In Australia, the costs of raising a child are estimated at anywhere between $500,000 and $1 million a child.
I need to start with a confession – I’m not a parent. I am someone who investigates how science can help parents deal with the sleepless nights, the fussy eaters, the sibling rivalry, the intrusive in-laws and a career that favours full-time hours.
I don’t know what it feels like to hold your child in your arms and to see that same child grow to become an independent human being. I haven’t experienced these things.
What I have experienced, though, is the growing and seemingly widespread view that parents these days aren’t doing a good job – that in fact they’re doing a “crap” job.
Parents are out of touch, we’re told, and too soft. They give in to their kids too easily. They are over-involved helicopter parents, or under-involved don’t-care parents. Or they could be bulldozer or lawn-mower parents, the ones who smooth the way for their child’s transition through life and make life difficult for everyone else in the process.
This is the old “kids these days” narrative but applied to parents.
Has parenting actually changed?
A 2012 study surveyed thousands of English adolescents in 1986 and again in 2006 to determine the extent that parent-child relationships had changed over 20 years.
The study showed that parental monitoring of youth behaviour and parent-child quality time increased from 1986 to 2006. Parents in 2006 also expected more from their children than they did in 1986, including the expectation of being polite.
The authors concluded that their study failed to provide any evidence that the quality of parent-child relationships had declined over time, and that there was little evidence of any decline in parenting across the target population.
This finding corroborates earlier studies that analysed parenting patterns across generations and found that mothers and fathers tended to spend greater amounts of time in child care-related activities in the 1990s than they did in the 1960s.
So what is different? The major trend that strikes me about parents today is the appetite for evidence that informs decisions about parenting. Parents want evidence that what they are doing is effective.
They invest time to research whether vaccines work, to find evidence that “breast is best”, evidence that car seat A is superior to car seat B, evidence that certain toys are developmentally appropriate, evidence that the discipline strategies they use are effective.
The costs of having children are also rising. In Australia, the costs of raising a child are estimated at between $500,000 and $1 million (about $US407,000 to $US815,000) a child – and that’s just to the point when they leave home.

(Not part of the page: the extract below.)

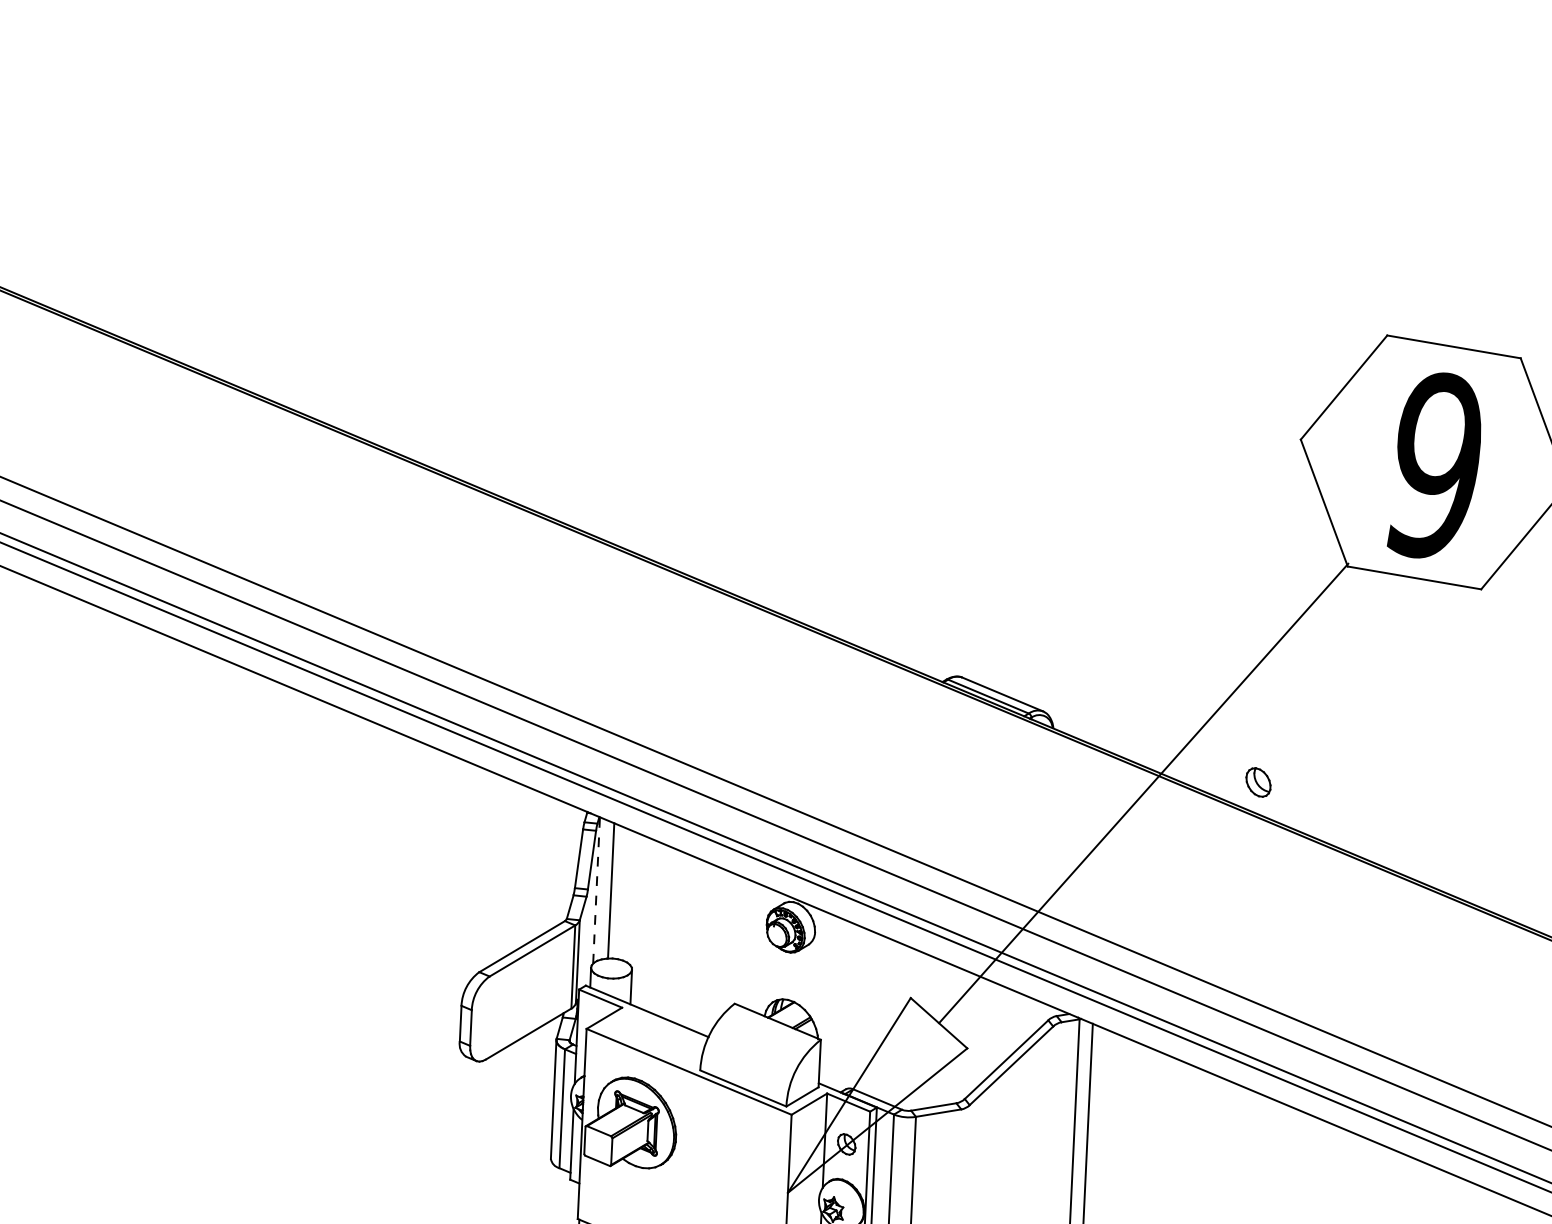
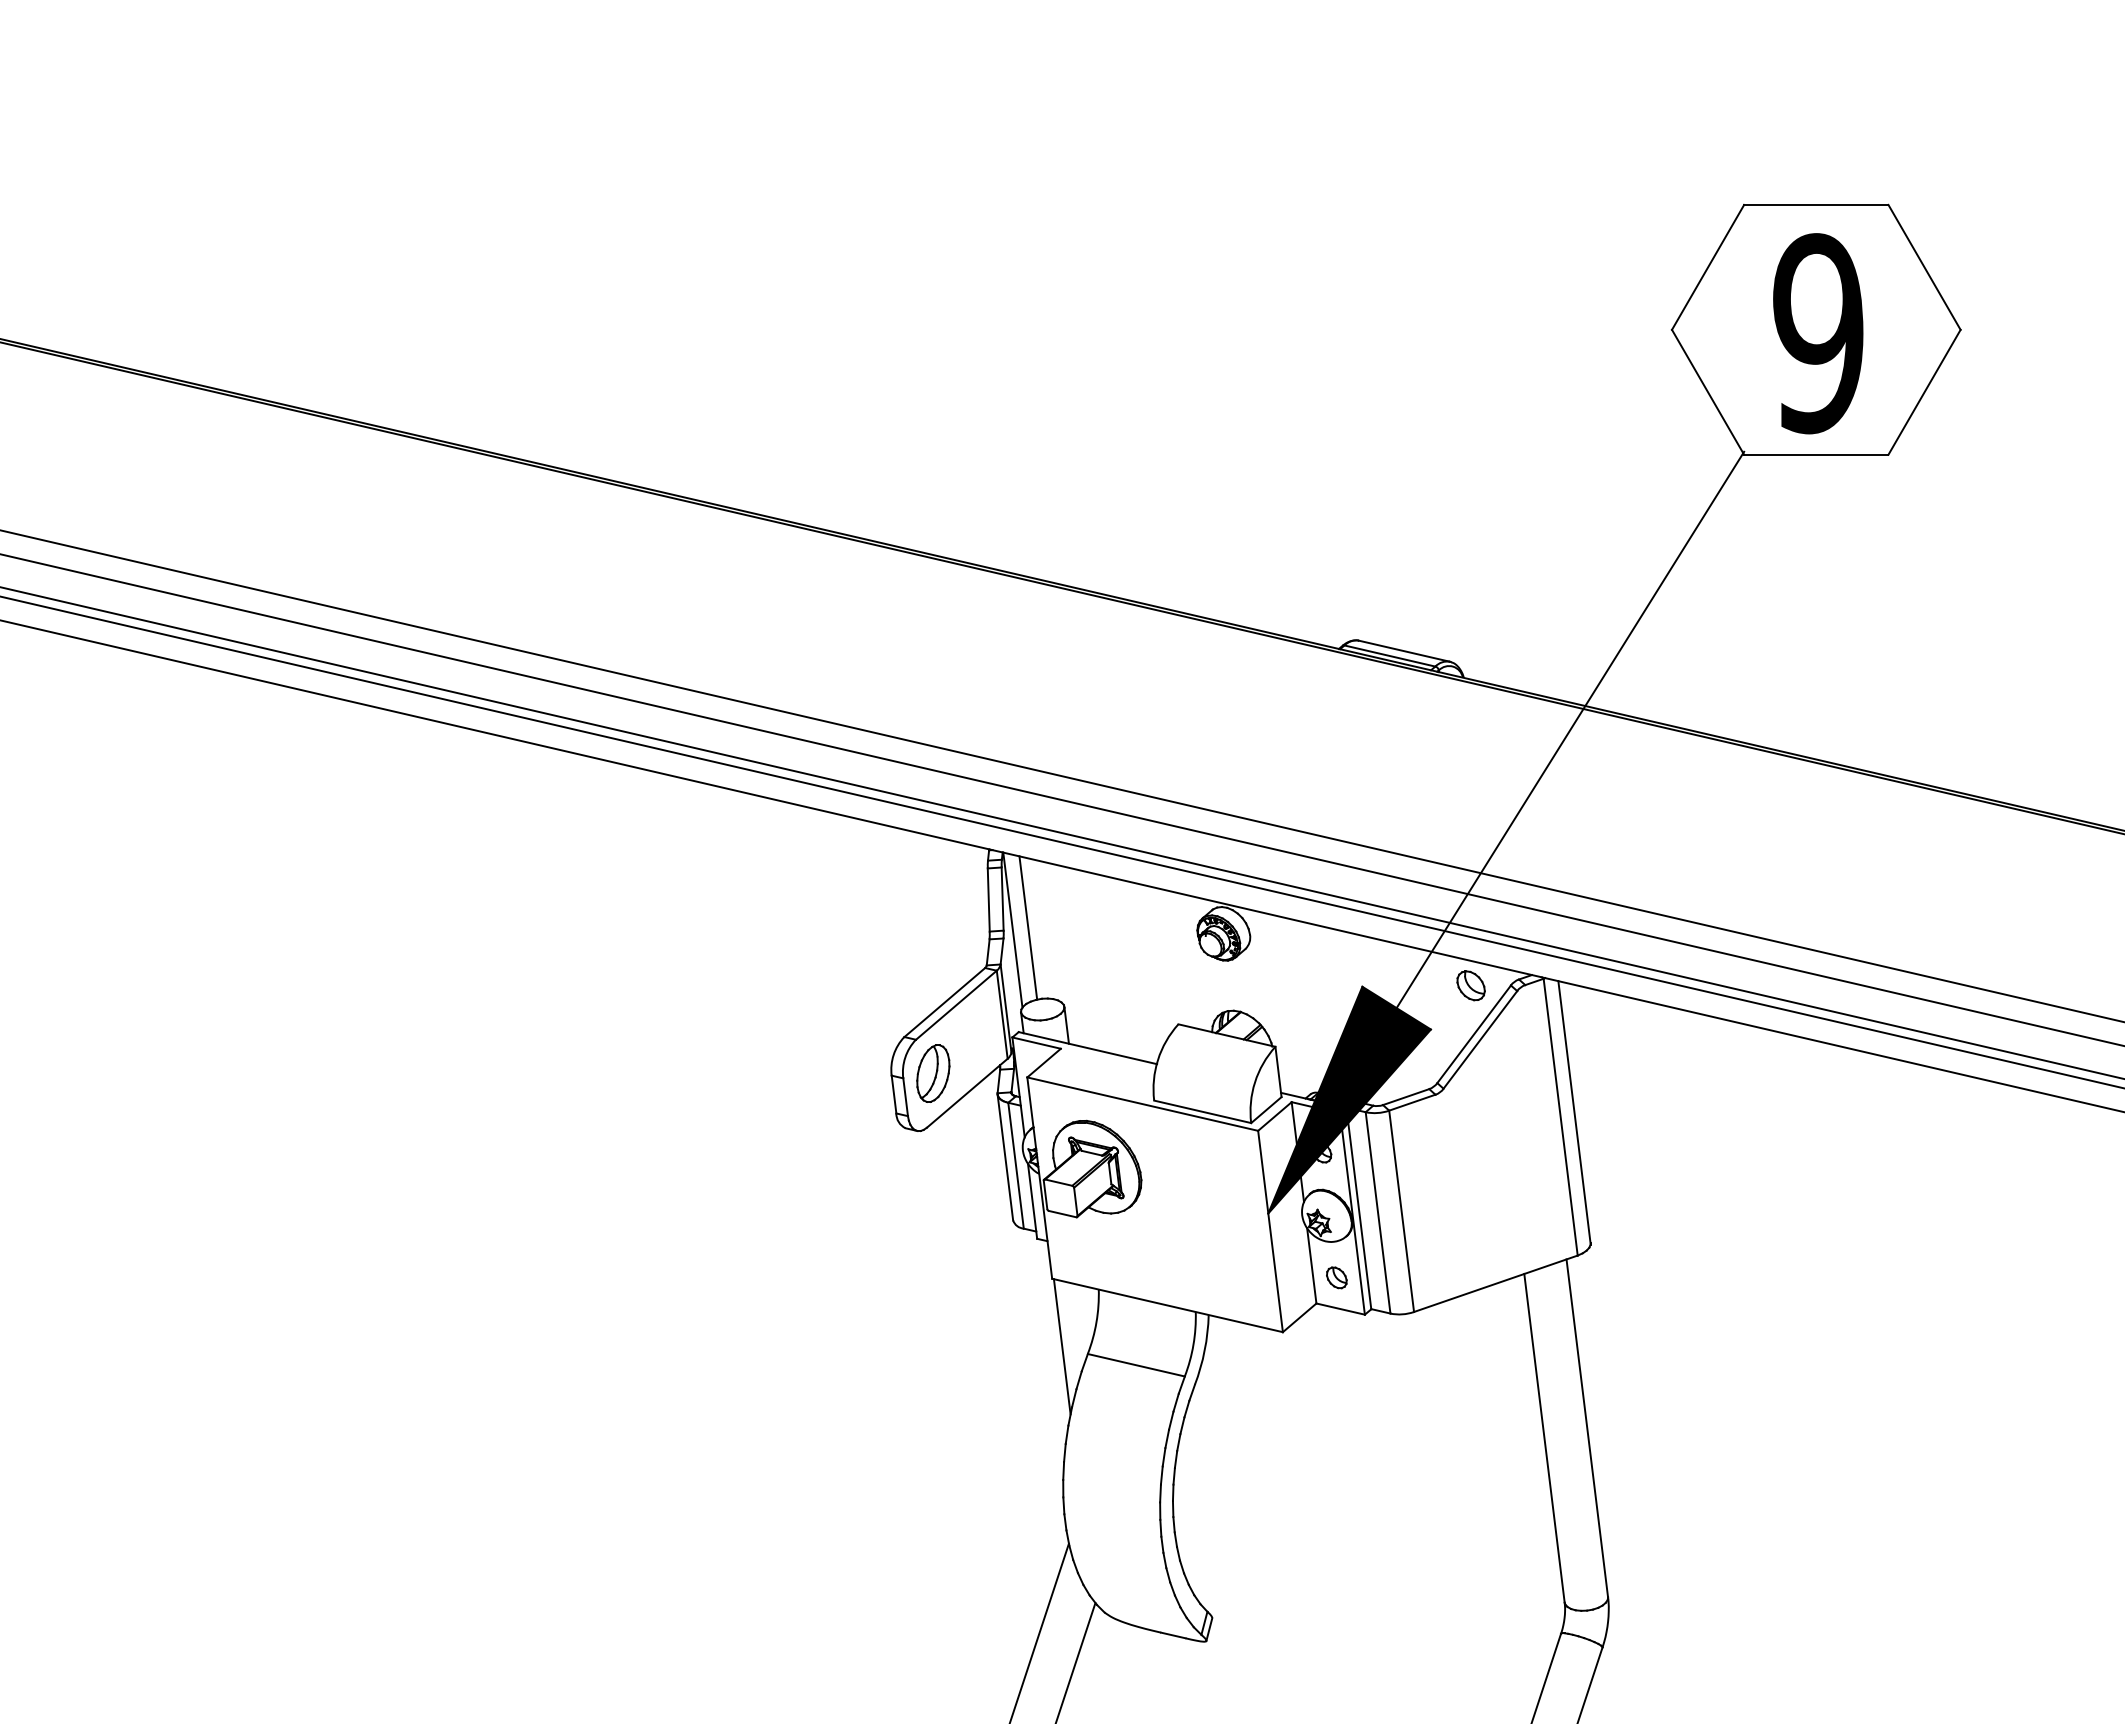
part: (1257, 782) -> (1470, 985), moved
line: (596, 889) -> (1012, 929), dashed -> solid
part: (500, 1010) -> (933, 1073), added
fill: (881, 1100) -> (1349, 1099), added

These costs have doubled since 2007, while household income increased 25 per cent, which is perhaps an indication of why people are having fewer kids.
Years of experimental research are converging on a simple, and obvious, conclusion: the way we parent our children has a profound effect on how they develop and go on to contribute to society. Put differently, the specific parenting strategies we use with our children have a direct and significant impact on our children’s life chances and opportunities.
Early family relationships have been shown to have an impact on an individual’s cognitive ability, social and emotional adjustment, health and wellbeing, and involvement in crime and substance abuse.
Recent research has also demonstrated how different parenting styles and strategies influence aspects of brain development. One study showed how harsh parenting reduced telomere length in the brain (a biomarker for chronic stress). Another demonstrated that, even in environments of poverty, altering the way we parent our children can help alleviate some of the adverse effects of disadvantage and promote better brain development in children.
A fundamental skill that parents can teach their children is self-control. It’s a skill that allows us to get on with others, to focus and stick to tasks and to be sure to look after ourselves. The importance of self-control at the individual and community level has been captured in a powerful longitudinal study, which found that the level of self-control of children at age three could predict their later physical health, substance dependence, financial wellbeing and involvement in crime at age 32.
Nobel Laureate James Heckman points out that disadvantage is better defined by the quality of the early nurturing environment and the types of parenting that children receive, rather than by the financial resources available to them.
As this evidence begins to make its way into the modern vernacular of parenting, the physical, emotional, financial and intellectual resources that parents are investing in raising their children have never been greater.
We need to stop damning parents of today, embrace their appetite for knowledge, and continue to evolve the sophistication and availability of evidence-based parenting strategies.